> _Consigne 1_: D'après le texte sur l'effacement de l'Histoire, comment Pierre-Yves Rougeyron a-t-il défini la cancel culture ?
> _Consigne 2_: Reprenez le texte sur l'effacement de l'Histoire à la suite de sa dernière phrase et prolongez-le.

> _Extrait_:
▬▬▬▬▬▬

De la répétition de l’Histoire à la décadence civilisationnelle
« L’Histoire est une série de tableaux où il y a beaucoup d’originaux et très peu de copies », Alexis de Tocqueville dans L’Ancien Régime et la Révolution (1856)
Ce désir d’effacement de l’Histoire est davantage une recrudescence de l’impératif de la table rase qu’un phénomène propre au XXIème siècle. Non seulement l’Occident n’en est pas à son coup d’essai, mais il est par ailleurs guère étonnant que cette civilisation soit la plus exposée à cette nouvelle « Révolution culturelle ».
Le président du Cercle Aristote Pierre-Yves Rougeyron avait défini la cancel culture comme un « culte iconoclaste » en la comparant aux mouvements ayant suivi la réforme protestante. Durant la première moitié du XVIème siècle, un nombre considérable de représentations de la Vierge et des Saints mais aussi de reliques liées de près ou de loin au catholicisme furent retirées, voire brûlées notamment en Allemagne du Sud, en Angleterre et en Suisse. (Jérôme Cottin Études, “De la Réforme à la réforme des images”, 2017) Le rigorisme moral des puritains est-il par conséquent l’ancêtre direct de la morale d’effacement ? Affirmer cela reviendrait à donner au protestantisme le monopole de l’iconoclasme, ce qu’il est loin d’avoir, bien que l’impératif de la « tabula rasa » soit davantage présent outre-Atlantique qu’en Europe. L’abandon des anciennes valeurs au profit de nouvelles, la volonté d’effacement d’une Histoire jugée en inadéquation avec les nouvelles normes du temps sont aussi la signature de la déconstruction des régimes totalitaires aspirant à détruire un passé handicapant à leur enracinement.

▬▬▬▬▬▬

> _Extraits de données_:
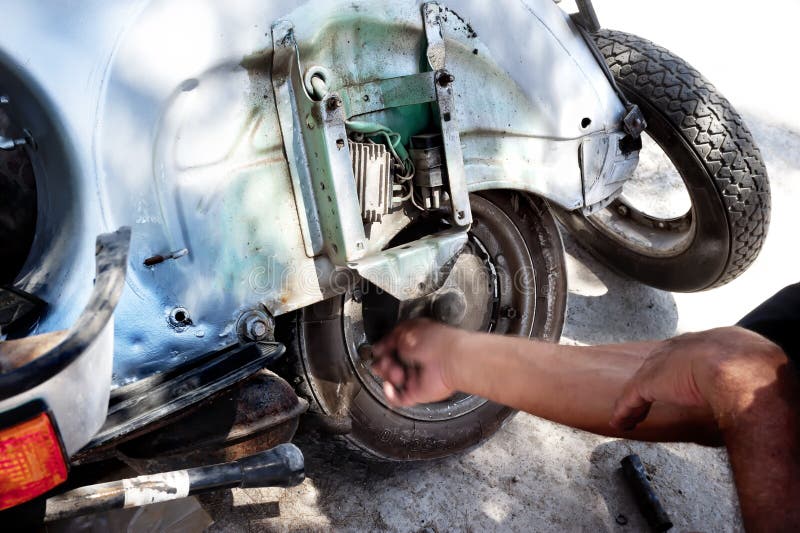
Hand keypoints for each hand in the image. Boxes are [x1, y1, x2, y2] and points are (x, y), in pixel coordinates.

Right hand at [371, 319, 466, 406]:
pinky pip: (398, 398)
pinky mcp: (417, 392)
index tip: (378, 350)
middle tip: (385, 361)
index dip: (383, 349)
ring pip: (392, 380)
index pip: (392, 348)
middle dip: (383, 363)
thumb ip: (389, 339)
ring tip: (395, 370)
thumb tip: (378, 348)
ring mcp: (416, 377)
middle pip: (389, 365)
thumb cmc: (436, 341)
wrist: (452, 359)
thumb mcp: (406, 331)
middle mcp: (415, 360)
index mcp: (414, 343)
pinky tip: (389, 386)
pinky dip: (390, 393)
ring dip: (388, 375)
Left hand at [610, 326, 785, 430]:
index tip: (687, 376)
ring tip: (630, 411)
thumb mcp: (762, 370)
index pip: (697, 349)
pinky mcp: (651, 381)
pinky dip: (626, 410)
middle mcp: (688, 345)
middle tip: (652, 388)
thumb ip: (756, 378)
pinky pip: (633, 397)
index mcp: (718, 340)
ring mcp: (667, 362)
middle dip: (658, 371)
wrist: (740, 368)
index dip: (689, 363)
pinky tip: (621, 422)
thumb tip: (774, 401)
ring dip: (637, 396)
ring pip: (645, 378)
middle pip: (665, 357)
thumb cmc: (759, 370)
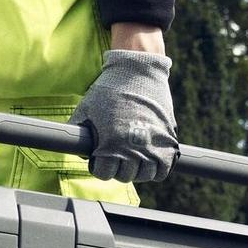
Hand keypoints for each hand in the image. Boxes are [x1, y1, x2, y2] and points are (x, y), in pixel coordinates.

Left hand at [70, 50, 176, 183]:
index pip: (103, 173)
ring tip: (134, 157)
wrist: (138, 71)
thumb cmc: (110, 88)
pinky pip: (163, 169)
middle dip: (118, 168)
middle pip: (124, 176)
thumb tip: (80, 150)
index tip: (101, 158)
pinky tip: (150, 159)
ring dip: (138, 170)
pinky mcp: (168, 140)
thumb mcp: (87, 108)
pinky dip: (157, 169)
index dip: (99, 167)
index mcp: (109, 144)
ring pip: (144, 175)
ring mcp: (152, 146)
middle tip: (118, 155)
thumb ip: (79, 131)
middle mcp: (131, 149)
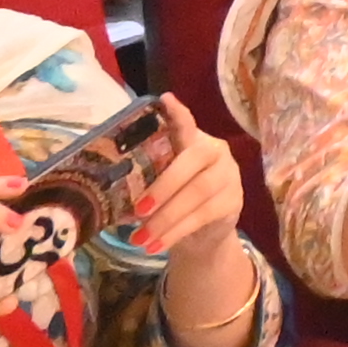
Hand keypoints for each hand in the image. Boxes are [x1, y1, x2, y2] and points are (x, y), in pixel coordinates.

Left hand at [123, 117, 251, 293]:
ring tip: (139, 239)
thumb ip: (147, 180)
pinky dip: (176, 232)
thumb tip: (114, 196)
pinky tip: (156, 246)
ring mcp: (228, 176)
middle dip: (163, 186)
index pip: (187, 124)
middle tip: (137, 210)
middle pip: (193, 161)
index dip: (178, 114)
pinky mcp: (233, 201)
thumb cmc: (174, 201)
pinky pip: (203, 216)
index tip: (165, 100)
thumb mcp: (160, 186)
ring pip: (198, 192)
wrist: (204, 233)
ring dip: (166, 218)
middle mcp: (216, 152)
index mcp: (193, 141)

▬▬▬▬▬▬

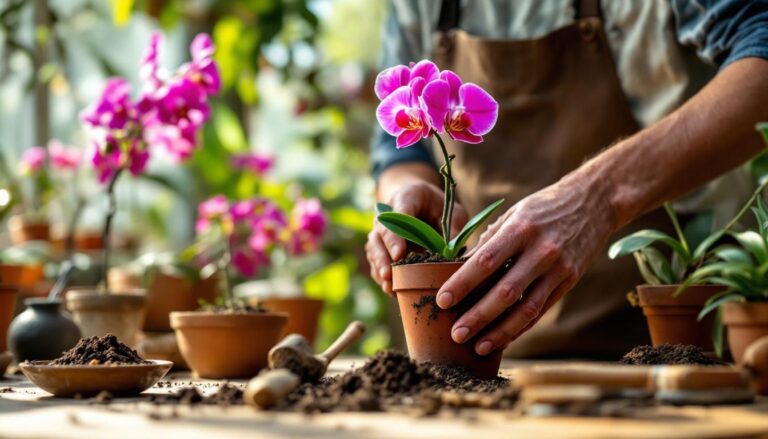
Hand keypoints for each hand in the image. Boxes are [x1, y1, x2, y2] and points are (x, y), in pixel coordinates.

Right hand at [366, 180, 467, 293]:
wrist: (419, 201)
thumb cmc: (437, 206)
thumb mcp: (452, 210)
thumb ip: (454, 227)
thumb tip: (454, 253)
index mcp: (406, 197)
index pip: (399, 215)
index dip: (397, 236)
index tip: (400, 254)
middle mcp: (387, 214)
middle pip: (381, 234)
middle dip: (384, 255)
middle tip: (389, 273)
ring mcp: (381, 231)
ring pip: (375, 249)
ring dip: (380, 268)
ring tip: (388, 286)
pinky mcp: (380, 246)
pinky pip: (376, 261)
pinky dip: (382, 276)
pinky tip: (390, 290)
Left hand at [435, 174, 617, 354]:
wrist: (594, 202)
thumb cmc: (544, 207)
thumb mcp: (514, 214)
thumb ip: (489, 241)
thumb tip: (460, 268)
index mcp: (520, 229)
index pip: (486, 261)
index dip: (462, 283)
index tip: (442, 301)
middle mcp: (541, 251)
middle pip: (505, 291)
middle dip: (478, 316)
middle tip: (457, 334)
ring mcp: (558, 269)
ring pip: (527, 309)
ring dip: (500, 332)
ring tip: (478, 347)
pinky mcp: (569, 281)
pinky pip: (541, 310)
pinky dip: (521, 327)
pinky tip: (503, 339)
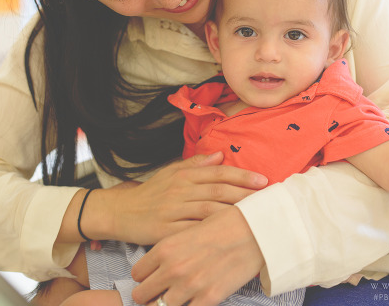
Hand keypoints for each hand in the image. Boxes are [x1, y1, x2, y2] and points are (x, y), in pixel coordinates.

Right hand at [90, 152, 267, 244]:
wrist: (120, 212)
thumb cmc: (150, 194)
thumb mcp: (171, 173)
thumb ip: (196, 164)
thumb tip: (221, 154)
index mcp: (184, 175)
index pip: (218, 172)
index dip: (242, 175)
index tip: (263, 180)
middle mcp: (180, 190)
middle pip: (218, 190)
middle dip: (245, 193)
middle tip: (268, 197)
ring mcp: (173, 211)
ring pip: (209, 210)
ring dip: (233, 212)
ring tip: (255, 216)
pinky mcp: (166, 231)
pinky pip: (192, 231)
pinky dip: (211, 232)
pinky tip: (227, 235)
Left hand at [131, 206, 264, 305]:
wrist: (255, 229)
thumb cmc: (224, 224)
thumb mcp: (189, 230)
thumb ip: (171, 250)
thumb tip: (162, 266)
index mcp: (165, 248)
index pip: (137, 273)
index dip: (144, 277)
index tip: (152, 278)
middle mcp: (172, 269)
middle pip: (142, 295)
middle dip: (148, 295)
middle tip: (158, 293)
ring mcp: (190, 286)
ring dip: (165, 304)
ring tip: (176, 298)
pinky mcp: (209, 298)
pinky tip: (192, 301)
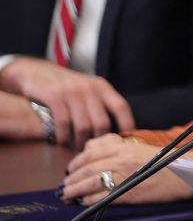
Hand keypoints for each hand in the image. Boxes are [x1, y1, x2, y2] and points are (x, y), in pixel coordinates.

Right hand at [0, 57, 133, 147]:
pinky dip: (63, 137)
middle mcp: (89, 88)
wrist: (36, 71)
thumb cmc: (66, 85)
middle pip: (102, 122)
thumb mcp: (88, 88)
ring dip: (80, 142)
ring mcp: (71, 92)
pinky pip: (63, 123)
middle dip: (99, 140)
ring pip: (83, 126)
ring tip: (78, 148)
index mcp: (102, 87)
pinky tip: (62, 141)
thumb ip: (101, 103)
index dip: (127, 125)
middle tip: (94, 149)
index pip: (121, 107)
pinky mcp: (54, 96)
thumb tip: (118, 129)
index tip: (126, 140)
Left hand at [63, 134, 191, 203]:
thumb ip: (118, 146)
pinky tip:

▬▬▬▬▬▬

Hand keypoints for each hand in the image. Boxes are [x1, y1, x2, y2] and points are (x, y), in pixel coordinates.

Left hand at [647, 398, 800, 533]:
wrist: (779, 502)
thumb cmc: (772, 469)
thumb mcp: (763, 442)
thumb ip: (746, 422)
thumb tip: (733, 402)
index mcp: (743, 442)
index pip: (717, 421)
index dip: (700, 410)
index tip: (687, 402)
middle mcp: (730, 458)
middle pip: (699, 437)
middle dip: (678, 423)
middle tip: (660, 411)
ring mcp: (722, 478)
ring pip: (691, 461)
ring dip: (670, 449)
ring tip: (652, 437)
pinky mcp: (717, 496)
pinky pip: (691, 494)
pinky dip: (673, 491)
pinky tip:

▬▬▬▬▬▬

> _Réponse 1_: Il l'a définie comme un « culte iconoclaste », en la comparant aux mouvements ayant suivi la réforme protestante.

> _Réponse 2_:
En 2019, une cérémonie de « purification par la flamme » dans la bibliothèque du Conseil Scolaire Catholique Providence (Canada) a organisé une grande épuration littéraire visant des bandes-dessinées, brûlées sous les cris de l’antiracisme et du progrès. Parmi les ouvrages, Tintin et Astérix, tous deux accusés de tourner en dérision les populations Natives Américaines. Peu importait que leurs personnages éponymes eussent marqué des générations entières d’Occidentaux sans pour autant les transformer en nostalgiques de la conquête de l’Ouest ni en héritiers idéologiques du IIIème Reich, l’autel du saint progrès avait réclamé le sacrifice de ce passé raciste et patriarcal : les nouveaux apôtres de la modernité le firent. (Ouest France, septembre 2021)
Si la cancel culture est, en sa volonté de convertir la pensée et de contorsionner le réel historique, de nature despotique, elle semble être aujourd’hui une spécificité occidentale et ne suit pas une aspiration quelconque de grandeur, mais au contraire de haine de soi. Suppression du latin et du grec à Princeton en raison du suprémacisme blanc que ces langues anciennes représentent (Le Figaro, mai 2021), déboulonnage de Christophe Colomb pour son incarnation du colonialisme occidental (Le Monde, septembre 2021); cette traque de tout ce qui touche de près ou loin aux symboles de la civilisation Occidentale est le marqueur d’une volonté d’abattre cette dernière. Les fins idéologiques sont donc celles de la déconstruction civilisationnelle.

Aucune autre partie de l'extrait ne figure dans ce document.